WHEN NATIONAL DEFENCE Minister Peter MacKay announced the restoration of the historic designation Royal Canadian Navy (RCN), it was fitting he was standing in front of Canada's Naval Memorial, Her Majesty's Canadian Ship Sackville.

"A country forgets its past at its own peril," said Minister MacKay. "From Vimy Ridge to the Battle of the Atlantic and from Korea to the defence of Europe during the Cold War, the proud legacy of the Royal Canadian Navy, the Canadian Army, and the Royal Canadian Air Force will once again serve as a timeless link between our veterans and serving soldiers, sailors and air personnel."

In the case of the Roval Canadian Navy, the "timeless link" is HMCS Sackville. Of the 269 corvettes built by the Allies during the Second World War, only HMCS Sackville remains. She is Canada's oldest fighting warship.

HMCS Sackville was one of more than 120 Flower-class corvettes built in Canada during the Second World War. Winston Churchill described the corvettes as the "cheap but nasties." They were the workhorses of the North Atlantic during the war, escorting convoys and engaging submarines. Sackville and her sister ships played a significant role ensuring Allied victory in the Atlantic.

Commissioned on December 29, 1941, Sackville served in several well known escort groups such as C1, C2 and C3, escorting convoys from St. John's, Newfoundland to Londonderry, Ireland. From January 1942 to August 1944, she was one of the original members of the famous Barber Pole Group that had red-and-white barber pole stripes painted on the funnel. All ships in the East Coast Canadian Navy fleet now sport the barber pole symbol.

The 205-foot Sackville certainly earned her stripes.

The 123 Canadian corvette, crewed primarily by reservist, formed the core of the ocean escort groups defending convoys of merchant vessels from enemy U-boats. On any given day, more than 100 merchant vessels, carrying vital food and war supplies, departed Halifax and other Canadian East Coast ports for Britain.

During the war, the RCN expanded from fewer than 2,000 regular force members and a dozen ships in 1939 to close to 100,000 members and 400 ships by 1945. In all, RCN ships and sailors escorted 25,343 merchant vessels across the Atlantic during the war: ships that carried a total of 181,643,180 tonnes of cargo. It was a proud accomplishment and the coming of age for Canada's Navy. Justifiably, Canada's sailors were proud to say they were members of the RCN, one of the world's largest navies at war's end.

On February 1, 1968, however, changes to the National Defence Act unified the Canadian Forces and created Maritime Command, Land Force Command and Air Command--ending the use of the names Royal Canadian Navy, Canadian Army and Royal Canadian Air Force.

This summer when Minister MacKay made his announcement, HMCS Sackville let the world know what she thinks of the name change. The message she proudly hoisted was clear, "RCN -AT LAST,"

Sackville's most memorable engagement occurred in early August 1942 in the North Atlantic when she engaged three U-boats and damaged two in a 24-hour period.

*Work request:* Continue the article about HMCS Sackville, starting right after its final sentence.

*Stored data:*
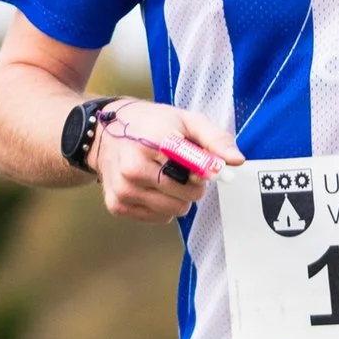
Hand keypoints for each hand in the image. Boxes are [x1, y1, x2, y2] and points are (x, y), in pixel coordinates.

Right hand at [92, 103, 238, 222]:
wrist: (102, 133)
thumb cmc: (150, 125)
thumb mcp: (185, 120)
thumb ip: (214, 138)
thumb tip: (236, 160)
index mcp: (153, 141)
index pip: (192, 166)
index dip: (206, 170)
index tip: (209, 168)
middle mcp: (134, 167)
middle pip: (188, 194)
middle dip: (194, 184)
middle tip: (183, 168)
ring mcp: (124, 189)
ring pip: (175, 210)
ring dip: (179, 197)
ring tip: (166, 176)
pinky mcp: (117, 205)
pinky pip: (159, 218)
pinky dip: (162, 206)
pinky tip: (152, 187)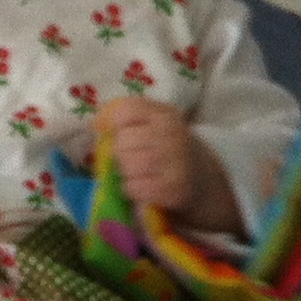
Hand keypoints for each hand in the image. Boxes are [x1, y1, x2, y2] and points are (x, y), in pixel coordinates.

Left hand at [99, 99, 242, 235]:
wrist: (206, 182)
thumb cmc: (169, 150)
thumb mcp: (155, 124)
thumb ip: (127, 118)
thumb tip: (95, 124)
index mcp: (164, 114)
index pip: (124, 110)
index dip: (108, 122)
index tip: (107, 132)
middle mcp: (173, 135)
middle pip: (121, 141)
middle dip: (117, 153)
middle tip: (127, 159)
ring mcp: (176, 163)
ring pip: (127, 165)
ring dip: (123, 173)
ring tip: (134, 174)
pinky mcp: (174, 190)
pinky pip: (135, 188)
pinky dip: (131, 190)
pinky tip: (141, 187)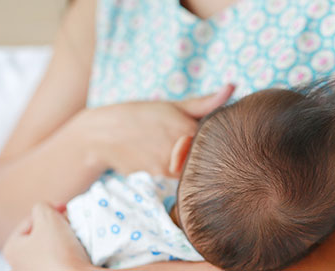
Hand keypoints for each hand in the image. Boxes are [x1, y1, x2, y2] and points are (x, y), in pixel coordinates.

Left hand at [2, 202, 94, 270]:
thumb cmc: (58, 250)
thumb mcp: (47, 216)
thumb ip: (42, 206)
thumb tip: (44, 210)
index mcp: (11, 249)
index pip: (30, 221)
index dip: (49, 211)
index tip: (65, 209)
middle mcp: (18, 265)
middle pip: (40, 234)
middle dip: (56, 225)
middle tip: (70, 222)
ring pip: (50, 247)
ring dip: (63, 238)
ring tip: (75, 236)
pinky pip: (58, 260)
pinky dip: (67, 253)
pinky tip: (76, 252)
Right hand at [67, 84, 234, 177]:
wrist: (102, 134)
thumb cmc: (141, 115)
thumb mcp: (173, 105)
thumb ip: (206, 102)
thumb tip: (233, 87)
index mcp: (188, 127)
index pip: (218, 139)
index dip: (218, 139)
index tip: (214, 134)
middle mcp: (180, 148)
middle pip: (205, 158)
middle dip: (201, 153)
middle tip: (182, 142)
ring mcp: (168, 165)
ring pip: (189, 169)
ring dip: (185, 162)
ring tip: (167, 148)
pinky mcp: (156, 177)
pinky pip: (174, 177)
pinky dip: (172, 169)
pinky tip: (157, 158)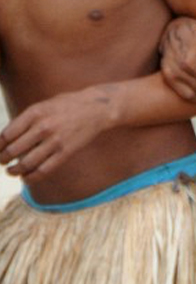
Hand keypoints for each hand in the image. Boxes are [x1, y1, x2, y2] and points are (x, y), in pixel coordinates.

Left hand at [0, 87, 115, 181]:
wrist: (97, 108)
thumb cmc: (67, 106)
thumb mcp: (43, 106)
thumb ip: (25, 120)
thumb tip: (4, 141)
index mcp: (35, 113)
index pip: (6, 135)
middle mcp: (43, 127)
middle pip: (13, 151)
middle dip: (2, 159)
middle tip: (2, 161)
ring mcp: (56, 140)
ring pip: (26, 163)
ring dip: (14, 171)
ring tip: (11, 171)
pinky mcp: (66, 152)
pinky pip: (43, 170)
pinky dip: (30, 177)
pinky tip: (25, 177)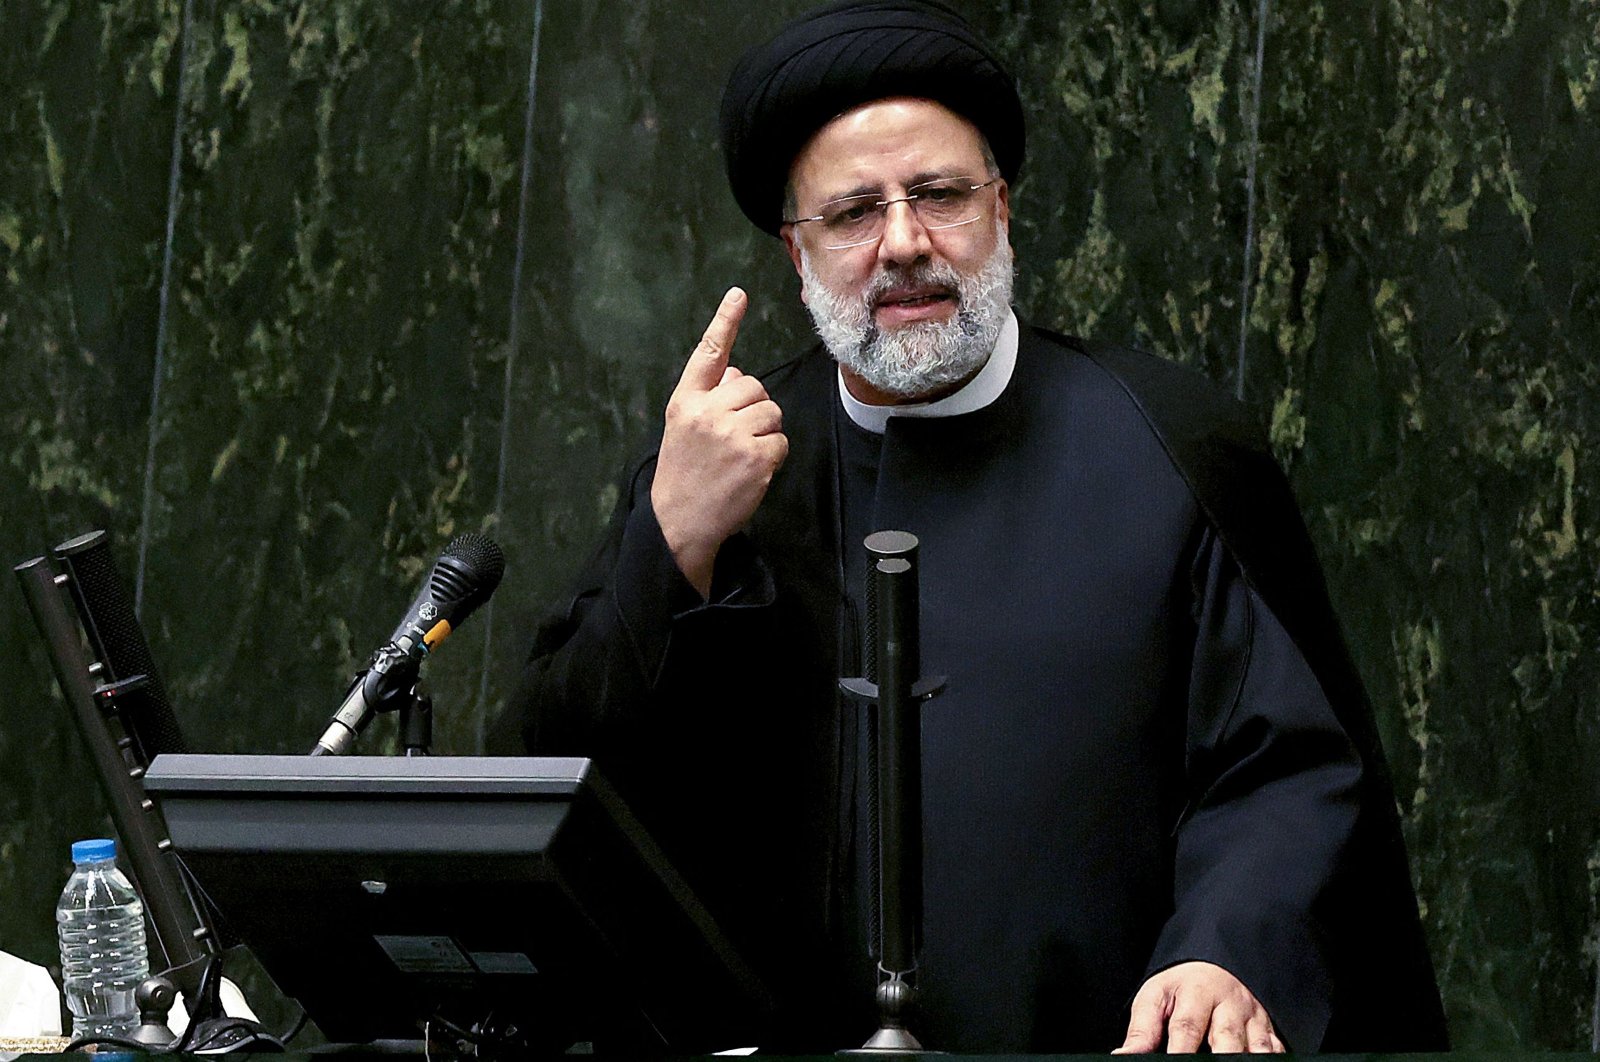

*Expected answer:*
As part of a western bound convoy, 250 miles east of Newfoundland, Sackville--under command of Lieutenant Commander Alan Easton, DSC (author of the book 50 North)--encountered a U-boat on the surface. At a range of less than a quarter mile, she fired a starshell and forced the U-boat to crash-dive. She then steamed into the swirl of water left by the submerging U-boat and fired a pattern of depth charges.

The powerful blast threw the U-boat to the surface before it slipped back into the water and disappeared.

And 90 minutes later, Sackville engaged another surfaced U-boat in a lethal ballet. When Sackville zigged to ram, the U-boat zagged to avoid--but not before Sackville got one good four-inch shell away and punched a large hole in the base of the conning tower.

In September 1943, Sackville was part of the escort group for the combined westbound convoys ON 202 and ONS 18. These ill-fated convoys became victims of the first use of the Gnat acoustic homing torpedo. In addition to several merchant ships, four escorts were torpedoed and sunk: the frigate HMS Lagan, the four stack destroyer HMCS St. Croix, the corvette HMS Polyanthus and the frigate HMS Itch, all with a heavy loss of life.

During the enemy action, prior to the sinking of Itch, Sackville was rocked by an explosion that severely damaged her number one boiler. The explosion was probably caused by one of Sackville's depth charges detonating a torpedo close alongside, which may, in fact, have saved the ship.

Later, when efforts to make repairs were unsuccessful, it was decided to take Sackville from active service, remove the defective boiler and use her as a training ship and harbour loop layer.

After the cessation of hostilities, all of Canada's other corvettes were sold to other navies or scrapped but Sackville continued to serve, engaged in naval and civilian oceanographic research until she was paid off in 1982.

In 1983 the Naval Officers Association of Canada established the volunteer Canadian Naval Corvette Trust (later renamed the Canadian Naval Memorial Trust) to acquire and restore HMCS Sackville to her 1944 configuration.

Two years later, the Government of Canada designated HMCS Sackville as Canada's Naval Memorial to the more than 2,000 sailors who lost their lives at sea during the war, and to honour all generations of Canadian sailors who served and continue to serve in times of peace, national catastrophe and international tension.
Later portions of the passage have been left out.